Questions to Ask When Choosing an Elementary School

Comments

  1. Oy. Our Mamad is integrated 1-8th grades (meaning we do not segregate based on gender). We also outgrew our campus and will soon have a lower school and an upper school.

  2. I’ll be frank and say that most DL parents I know would rather their kids not be with more “traditional” kids and aren’t really bothered by segregation from first grade. My friend said that one of the main reasons she switched her son from the regular mamad to the “torani” when it opened here is that she didn’t like that her son’s best friend went to soccer games on shabbat.

    We are very similar. I’m all for pluralism in the abstract, but I prefer my kids to be in more homogeneous classrooms. That said, there was terrible bullying in my daughter’s single sex class last year. Not sure it would have been different though if the classrooms had been mixed.

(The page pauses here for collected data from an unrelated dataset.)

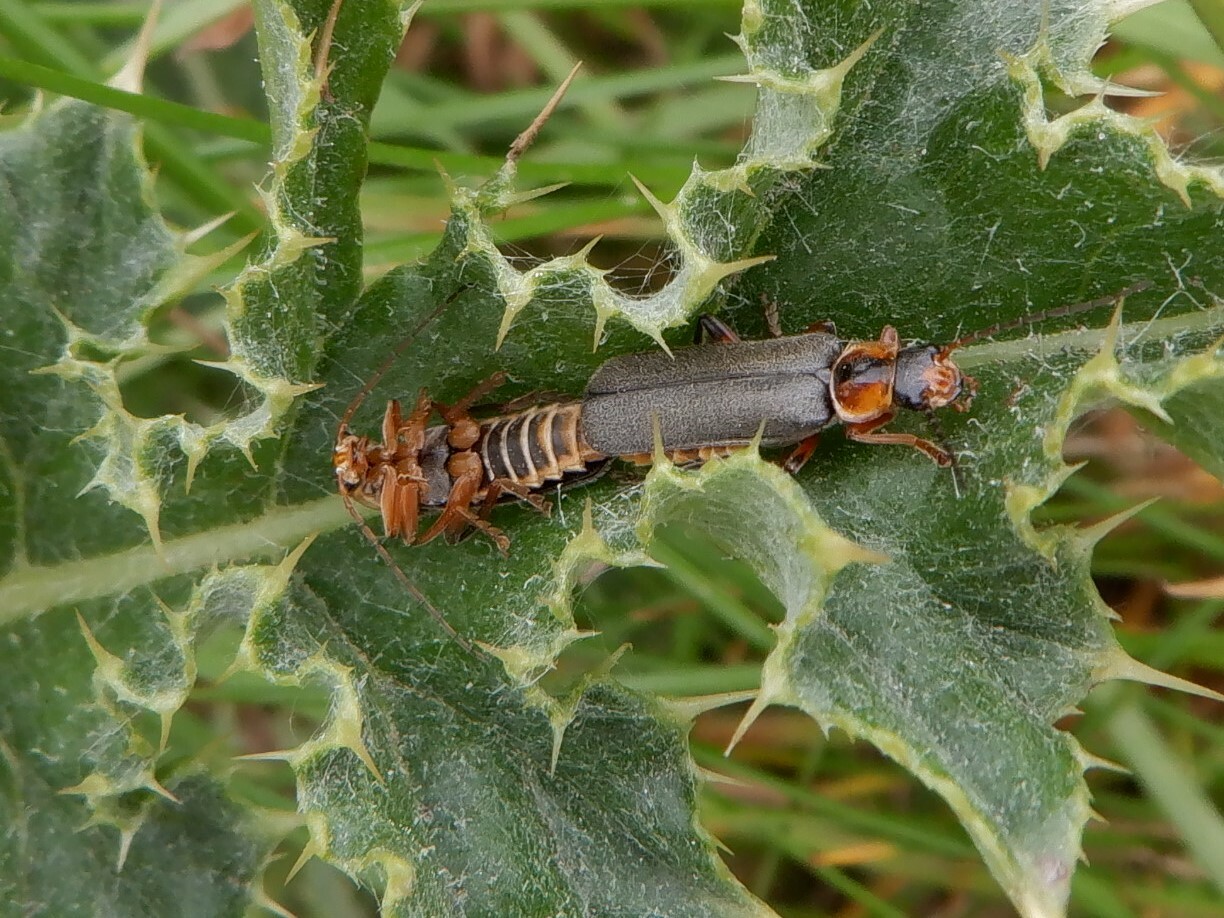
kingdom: Animalia
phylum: Arthropoda
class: Insecta
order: Coleoptera
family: Cantharidae
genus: Cantharis
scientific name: Cantharis nigricans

  3. Now I understand. Regardless of the many studies on the benefits of separate gender education, it’s about keeping out the more religious families. If Hareidim are willing to send their kids to school with students of different religious and racial backgrounds, shouldn’t we embrace that? Are hareidim considered a bad influence? Why should they have to pay more just to have their kids separated by gender? I think the only parents who should have t opay for the private schools should be the ones who care about the exclusivity. They want to make sure their kids only learn with students they consider to be a good influance or from a good background.

    I’m sending my daughter to a Chabad girls school in Petach Tikva that is part of the Mamad system, but there is no boys equivelant. The learning and influence is Chabad, but all the students are not.

    • Yosefa, that’s an interesting way of reading it. The article I referred to does not mention any kind of deliberate exclusivity. Either choice (or any decision by a school, on anything) will attract some parents and discourage others. This is a factor that has to be considered–there is open enrollment as far as I know.
      I think that those who want the boys and girls together would say that they don’t want to separate the sexes, which they oppose on principle, in order to cater to more right-wing parents who might want to make further changes in the school (haredization). But even if you see the main goal as keeping out “more religious” parents, by doing so they are making the school more welcome to parents who are excluded by some of the other religious schools. It is a positive thing by providing religious education to families who might not feel comfortable in, or be accepted to, a “more religious” school.

  4. I was confused by the title.
    For whatever, maybe charda”l, reasons, the separate sex administration of mam”d schools has been the trend since the very late 1970’s when Neve Etzion, Bayit V’Gan, Jerusalem was split. The k-1 was a third framwork technically under the boys principal.
    Our Shiloh school started with 18 students in 3 mixed classes Sept 1, 1981. Now there are two sep. sex schools, and now there’s more “dating” and marriage among the graduates. Separation causes “curiosity.” The original students were peers and treeted each other as siblings.

    • Hi Batya,
      I also see the trend toward separate schools, but may this is part of a backlash. We are talking here only about elementary school. Mixed religious high schools are very few.

  5. According to the reports the school is separate anyway from 4th grade, and I presume that having a lower school campus and an upper school campus would still mean that from 4th grade up the separation would continue. So the issue here would be separation from 1st to 3rd grade actually

    • Keren, it’s two issues: Mixed or single-sex classes from grades 1-3, and having mixed or separate campuses for all grades, 1-6. Another point is having kids switch schools in 4th grade.